#### Objective
Turn everything in the entries below, from the line containing "on Sunday exactly" down to the line containing "Monterrey vs Inter", into a numbered list, with blank lines left out.

====================

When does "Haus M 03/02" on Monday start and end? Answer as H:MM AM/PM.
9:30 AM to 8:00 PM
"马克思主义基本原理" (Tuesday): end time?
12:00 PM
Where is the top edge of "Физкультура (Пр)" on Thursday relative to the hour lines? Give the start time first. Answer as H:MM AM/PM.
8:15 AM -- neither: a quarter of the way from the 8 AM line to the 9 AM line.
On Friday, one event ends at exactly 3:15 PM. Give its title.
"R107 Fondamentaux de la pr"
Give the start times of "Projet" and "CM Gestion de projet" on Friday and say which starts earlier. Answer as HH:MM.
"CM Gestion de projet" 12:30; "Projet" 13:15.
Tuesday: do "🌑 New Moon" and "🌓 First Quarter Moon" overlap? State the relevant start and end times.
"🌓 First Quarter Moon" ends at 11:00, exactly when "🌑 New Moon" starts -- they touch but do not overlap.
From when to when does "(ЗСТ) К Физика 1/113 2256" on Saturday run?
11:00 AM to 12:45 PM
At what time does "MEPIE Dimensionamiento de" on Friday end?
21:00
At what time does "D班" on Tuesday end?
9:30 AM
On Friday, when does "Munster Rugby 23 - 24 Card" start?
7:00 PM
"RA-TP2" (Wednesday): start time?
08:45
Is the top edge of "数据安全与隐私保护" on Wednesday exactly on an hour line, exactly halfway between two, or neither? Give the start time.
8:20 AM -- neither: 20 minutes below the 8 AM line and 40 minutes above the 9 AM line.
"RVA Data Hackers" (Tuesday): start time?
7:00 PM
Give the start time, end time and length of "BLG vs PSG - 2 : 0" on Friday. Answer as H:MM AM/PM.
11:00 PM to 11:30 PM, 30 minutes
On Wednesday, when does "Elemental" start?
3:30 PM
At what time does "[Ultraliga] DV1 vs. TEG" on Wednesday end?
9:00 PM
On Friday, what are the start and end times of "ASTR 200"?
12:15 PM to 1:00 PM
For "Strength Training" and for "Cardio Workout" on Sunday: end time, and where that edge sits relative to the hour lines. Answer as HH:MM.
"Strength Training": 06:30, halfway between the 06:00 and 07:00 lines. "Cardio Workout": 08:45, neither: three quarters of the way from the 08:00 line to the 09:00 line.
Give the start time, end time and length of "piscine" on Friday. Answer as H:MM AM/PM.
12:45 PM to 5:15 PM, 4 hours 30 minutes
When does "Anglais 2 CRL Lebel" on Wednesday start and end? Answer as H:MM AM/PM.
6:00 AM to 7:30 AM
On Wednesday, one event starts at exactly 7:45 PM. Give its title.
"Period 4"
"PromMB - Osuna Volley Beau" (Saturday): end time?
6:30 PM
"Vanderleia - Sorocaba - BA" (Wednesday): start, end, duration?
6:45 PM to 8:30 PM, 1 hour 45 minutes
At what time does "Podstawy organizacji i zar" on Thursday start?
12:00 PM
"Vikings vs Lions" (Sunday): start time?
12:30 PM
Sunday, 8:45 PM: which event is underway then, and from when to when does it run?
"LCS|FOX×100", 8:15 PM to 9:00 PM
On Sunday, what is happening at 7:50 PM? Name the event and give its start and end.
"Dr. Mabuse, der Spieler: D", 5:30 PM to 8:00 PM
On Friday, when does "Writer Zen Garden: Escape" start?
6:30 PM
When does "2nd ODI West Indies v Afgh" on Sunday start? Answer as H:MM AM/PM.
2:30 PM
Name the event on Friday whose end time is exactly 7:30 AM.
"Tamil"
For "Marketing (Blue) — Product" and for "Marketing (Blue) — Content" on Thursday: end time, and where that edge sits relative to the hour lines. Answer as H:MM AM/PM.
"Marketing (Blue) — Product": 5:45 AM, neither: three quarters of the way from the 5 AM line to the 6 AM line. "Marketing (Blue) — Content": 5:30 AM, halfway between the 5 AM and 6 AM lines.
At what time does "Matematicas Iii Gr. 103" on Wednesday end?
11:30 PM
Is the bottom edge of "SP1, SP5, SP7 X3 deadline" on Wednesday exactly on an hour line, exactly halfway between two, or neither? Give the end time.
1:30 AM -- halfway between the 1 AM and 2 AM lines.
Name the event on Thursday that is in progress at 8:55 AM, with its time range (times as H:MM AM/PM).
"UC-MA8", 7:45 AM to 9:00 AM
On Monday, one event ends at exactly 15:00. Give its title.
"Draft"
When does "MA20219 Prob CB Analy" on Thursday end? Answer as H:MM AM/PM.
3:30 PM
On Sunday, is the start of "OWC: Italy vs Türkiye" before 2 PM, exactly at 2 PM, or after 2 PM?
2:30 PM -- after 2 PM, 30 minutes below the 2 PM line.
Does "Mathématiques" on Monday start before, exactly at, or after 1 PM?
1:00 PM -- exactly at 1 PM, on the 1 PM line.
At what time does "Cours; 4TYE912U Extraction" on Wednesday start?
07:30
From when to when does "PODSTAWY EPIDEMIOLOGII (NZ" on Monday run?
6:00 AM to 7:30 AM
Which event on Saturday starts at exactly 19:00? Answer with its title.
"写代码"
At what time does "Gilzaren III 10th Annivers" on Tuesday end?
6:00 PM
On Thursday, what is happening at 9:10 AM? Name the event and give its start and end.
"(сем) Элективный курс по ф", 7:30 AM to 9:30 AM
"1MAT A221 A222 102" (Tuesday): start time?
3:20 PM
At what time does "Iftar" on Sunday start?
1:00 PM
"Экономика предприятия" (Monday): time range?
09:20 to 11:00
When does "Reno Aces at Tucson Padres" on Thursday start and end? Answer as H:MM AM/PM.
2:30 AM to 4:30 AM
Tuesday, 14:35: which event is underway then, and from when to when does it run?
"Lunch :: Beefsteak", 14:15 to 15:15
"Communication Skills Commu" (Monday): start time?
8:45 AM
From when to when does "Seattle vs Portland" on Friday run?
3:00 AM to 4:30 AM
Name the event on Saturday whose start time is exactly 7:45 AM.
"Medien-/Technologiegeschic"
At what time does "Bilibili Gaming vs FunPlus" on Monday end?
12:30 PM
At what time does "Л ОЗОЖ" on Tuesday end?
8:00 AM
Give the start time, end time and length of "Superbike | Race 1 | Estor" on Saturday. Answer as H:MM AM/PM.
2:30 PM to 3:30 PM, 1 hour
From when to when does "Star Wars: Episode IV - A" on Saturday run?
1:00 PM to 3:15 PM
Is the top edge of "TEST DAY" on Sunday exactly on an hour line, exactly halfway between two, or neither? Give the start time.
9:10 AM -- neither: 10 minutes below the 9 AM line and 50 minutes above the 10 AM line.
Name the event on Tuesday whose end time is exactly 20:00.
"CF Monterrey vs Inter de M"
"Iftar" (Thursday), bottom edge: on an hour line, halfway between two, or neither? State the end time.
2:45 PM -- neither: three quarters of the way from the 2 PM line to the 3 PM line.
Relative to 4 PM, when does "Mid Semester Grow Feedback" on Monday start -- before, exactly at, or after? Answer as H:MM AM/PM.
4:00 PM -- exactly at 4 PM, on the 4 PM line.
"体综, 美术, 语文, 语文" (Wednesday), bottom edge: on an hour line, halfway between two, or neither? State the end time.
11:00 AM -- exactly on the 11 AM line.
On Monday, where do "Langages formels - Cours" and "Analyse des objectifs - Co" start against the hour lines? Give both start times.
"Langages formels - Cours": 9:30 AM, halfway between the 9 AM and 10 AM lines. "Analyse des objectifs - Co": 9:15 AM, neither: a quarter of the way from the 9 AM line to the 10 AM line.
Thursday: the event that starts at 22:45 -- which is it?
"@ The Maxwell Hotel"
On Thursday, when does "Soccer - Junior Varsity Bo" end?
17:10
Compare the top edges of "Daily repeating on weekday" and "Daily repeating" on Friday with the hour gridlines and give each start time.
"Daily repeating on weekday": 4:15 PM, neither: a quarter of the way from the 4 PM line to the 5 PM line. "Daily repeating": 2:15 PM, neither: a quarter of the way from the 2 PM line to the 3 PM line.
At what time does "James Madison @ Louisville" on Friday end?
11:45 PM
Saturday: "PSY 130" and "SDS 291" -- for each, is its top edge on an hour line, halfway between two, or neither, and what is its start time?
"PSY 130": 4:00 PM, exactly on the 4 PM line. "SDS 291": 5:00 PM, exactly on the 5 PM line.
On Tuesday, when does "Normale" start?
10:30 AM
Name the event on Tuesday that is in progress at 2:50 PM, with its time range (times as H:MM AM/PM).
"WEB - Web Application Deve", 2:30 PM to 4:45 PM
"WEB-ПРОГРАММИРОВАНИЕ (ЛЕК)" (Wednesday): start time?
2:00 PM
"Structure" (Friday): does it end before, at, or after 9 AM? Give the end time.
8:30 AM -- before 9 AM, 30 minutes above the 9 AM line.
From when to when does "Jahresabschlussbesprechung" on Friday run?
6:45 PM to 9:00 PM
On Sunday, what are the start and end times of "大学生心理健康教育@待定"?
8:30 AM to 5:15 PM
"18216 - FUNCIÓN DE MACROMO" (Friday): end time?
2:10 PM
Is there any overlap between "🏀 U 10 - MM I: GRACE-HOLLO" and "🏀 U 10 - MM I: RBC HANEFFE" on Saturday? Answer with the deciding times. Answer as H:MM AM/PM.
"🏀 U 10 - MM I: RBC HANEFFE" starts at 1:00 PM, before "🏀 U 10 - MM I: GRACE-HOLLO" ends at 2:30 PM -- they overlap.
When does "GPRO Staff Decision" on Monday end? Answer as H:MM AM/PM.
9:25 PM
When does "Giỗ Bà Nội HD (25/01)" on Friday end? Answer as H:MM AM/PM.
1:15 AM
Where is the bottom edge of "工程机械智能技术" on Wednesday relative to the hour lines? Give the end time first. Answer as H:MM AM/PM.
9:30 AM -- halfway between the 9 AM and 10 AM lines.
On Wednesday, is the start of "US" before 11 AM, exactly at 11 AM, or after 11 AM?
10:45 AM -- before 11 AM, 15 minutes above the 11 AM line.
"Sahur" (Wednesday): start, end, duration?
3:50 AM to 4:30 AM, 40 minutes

====================

#### Solved exercise
1. Is the top edge of "TEST DAY" on Sunday exactly on an hour line, exactly halfway between two, or neither? Give the start time.
2. 9:10 AM -- neither: 10 minutes below the 9 AM line and 50 minutes above the 10 AM line.
3. Name the event on Tuesday whose end time is exactly 20:00.
4. "CF Monterrey vs Inter de M"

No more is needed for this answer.